A KPCC/LAist investigation showed Los Angeles County paid out over $36 million to resolve sexual misconduct claims from July 2004 and June 2017.
Michael Hogue for KPCC
A KPCC/LAist investigation found Los Angeles County paid out over $36 million to resolve sexual misconduct claims from July 2004 and June 2017.

The grim, graphic details are public, but sit silently in case files across Los Angeles County. Some lay out heartbreaking accounts of sexual misconduct by county employees, from verbal abuse to physical assault, including rape.

Few of the allegations have been written about before in news stories.

In response to a KPCC/LAist records request, county officials searched employment, general liability, medical malpractice and law enforcement legal filings to identify cases tied to sexual misconduct allegations. They identified 134 cases that ended with settlements or judgments.

In all, the county paid out more than $36.3 million — including $13.7 million in attorneys' fees — to resolve these misconduct claims between July 2004 and June 2017.

The cases of abusive behavior include allegations of misconduct by county employees against colleagues, contractors and members of the public.

Among the findings:

  • Some employees who filed formal complaints said they never heard back from county authorities.
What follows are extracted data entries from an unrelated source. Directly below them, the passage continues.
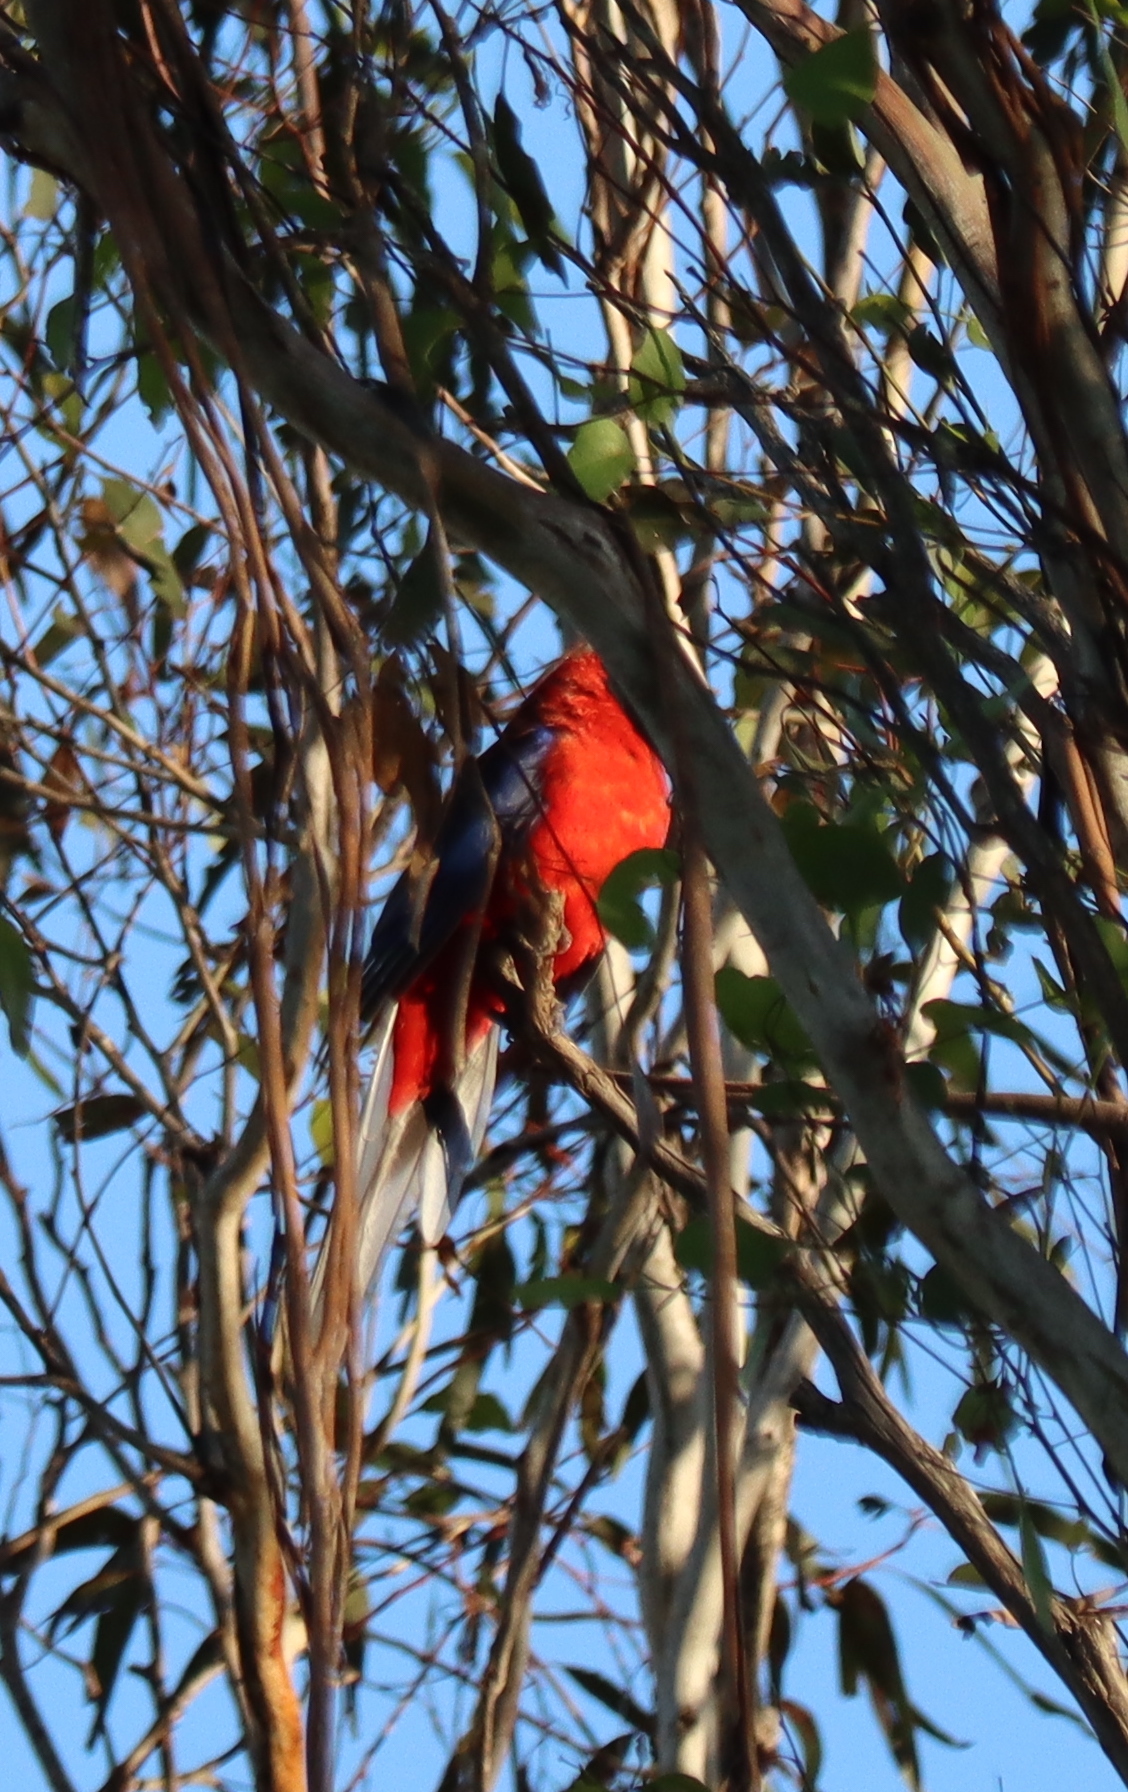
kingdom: Animalia
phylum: Chordata
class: Aves
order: Psittaciformes
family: Psittacidae
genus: Platycercus
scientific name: Platycercus elegans
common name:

In other cases, the county's response was delayed months and sometimes even years.
  • Staffers for then-Supervisor Michael Antonovich talked about the need to "protect" their boss as they allegedly violated county policies in handling a workplace harassment case involving colleagues.
  • An outsized share of the county's sexual misconduct cases originated within the Los Angeles County Sheriff's Department.
  • In several cases, the amount the county spent on attorneys' fees rivaled or topped the payout to victims.
  • KPCC/LAist reviewed the text of 90 of the settlement agreements provided by L.A. County. Forty-one of them included language regarding nondisclosure or nondisparagement, prohibiting the people who say they suffered sexual misconduct from speaking out.